Updated: Sep 11, 2019

With the traditional bricks and mortar retail industry facing ever increasing challenges in an e-commerce world this has ultimately changed how customers shop forever and made retailers profit margins even tighter and your brand margins even more important.


The basics of pricing can all be rather daunting for a new brand to work out.  Navigating margins, mark up, the cost price, the wholesale price and retail price (RRP) is all part of the journey. Setting your price list for different territories factoring in taxes, import duties and distributor margins can induce brain pain and it is crucial to get this right from the outset.

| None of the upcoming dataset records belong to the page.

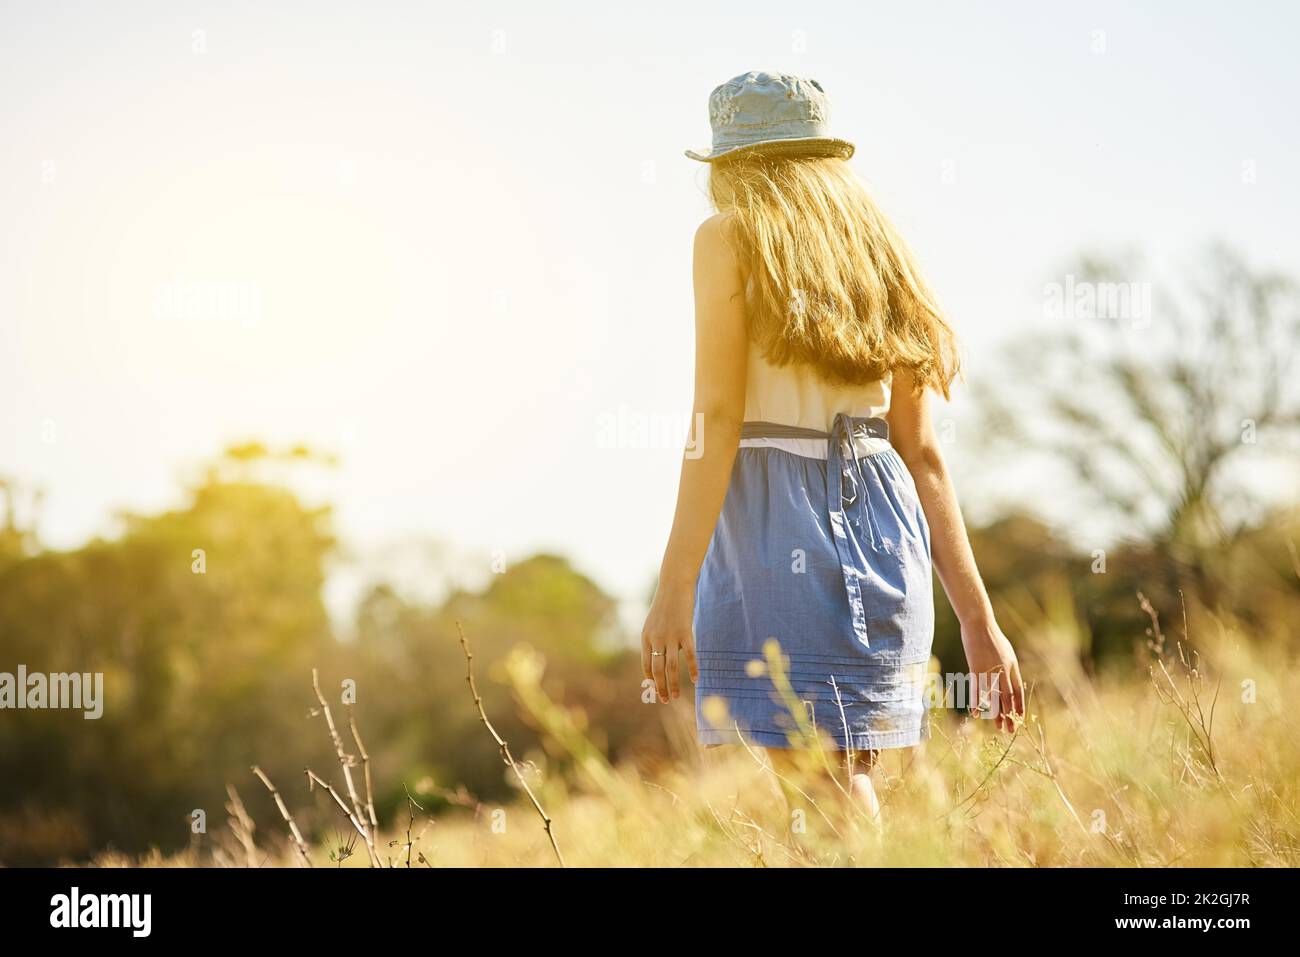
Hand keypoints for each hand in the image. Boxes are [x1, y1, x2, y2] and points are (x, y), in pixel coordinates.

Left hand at [641, 585, 698, 702]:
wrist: (674, 586)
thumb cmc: (665, 605)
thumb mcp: (653, 623)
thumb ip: (654, 639)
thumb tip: (659, 656)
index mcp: (646, 638)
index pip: (646, 665)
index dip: (651, 679)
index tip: (655, 690)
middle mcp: (656, 640)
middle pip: (657, 670)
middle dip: (661, 687)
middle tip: (665, 700)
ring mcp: (671, 637)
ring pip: (671, 666)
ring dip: (673, 684)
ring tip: (675, 696)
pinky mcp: (685, 633)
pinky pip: (689, 655)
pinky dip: (692, 668)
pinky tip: (696, 679)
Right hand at [960, 617, 1024, 732]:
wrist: (978, 623)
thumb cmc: (990, 635)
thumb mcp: (1005, 650)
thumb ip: (1008, 665)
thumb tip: (1009, 679)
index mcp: (1012, 665)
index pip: (1018, 691)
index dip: (1019, 705)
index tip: (1019, 718)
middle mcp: (1003, 670)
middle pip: (1008, 697)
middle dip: (1010, 715)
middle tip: (1010, 729)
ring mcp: (989, 670)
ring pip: (994, 697)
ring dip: (996, 714)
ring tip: (998, 726)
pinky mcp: (976, 669)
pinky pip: (977, 690)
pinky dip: (976, 703)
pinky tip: (976, 714)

When you are setting your RRP (recommend retail price) the most important things to work out are:

Your COST price – In other words how much does it cost to manufacture your products? If you are doing this yourself this has to include your ingredients, packaging charges and any postal costs but more importantly factor in extra if you plan to outsource and scale up your manufacturing one day. Also make sure to add in extra for your own time as you will want to pay yourself something one day!


The next thing to think about which all retailers will require is your WHOLESALE price-  This is what the retailer or distributor will pay you for your products. Most retailers require a margin of 50% at least or in other terminology a mark up of 100%.  However, luxury stores will need more than standalone independent stores with their margins as high as 65%.

So depending what your target market is then it is important to allow for this. 


Distributors on the other hand require even more of a margin. They usually work with a co-efficient of 4-5 times the cost price.

In other words if the RRP is 100 then they want to purchase that product for 20 which is a co-efficient of 5 times. However, do bear in mind you can have different pricing for distributors in their respective territories so there is room to move with your pricing and if you support with a good marketing allowance then you can negotiate further.


Finally you have to set your RETAIL price-  This factors in all of the above and ultimately comes down to HOW much you think customers would pay for the product. Market research is key to setting this where you assess how much you think customers will pay for the products, where you see yourself in the market and do not be scared to put yourself in the same bracket as your competitors. Pricing yourself well below your competitors or out of your market is not always beneficial and gives potential customers more questions. If you are going to be much more expensive than similar competitors then make sure you’ve the packaging, ingredients and USP as to why.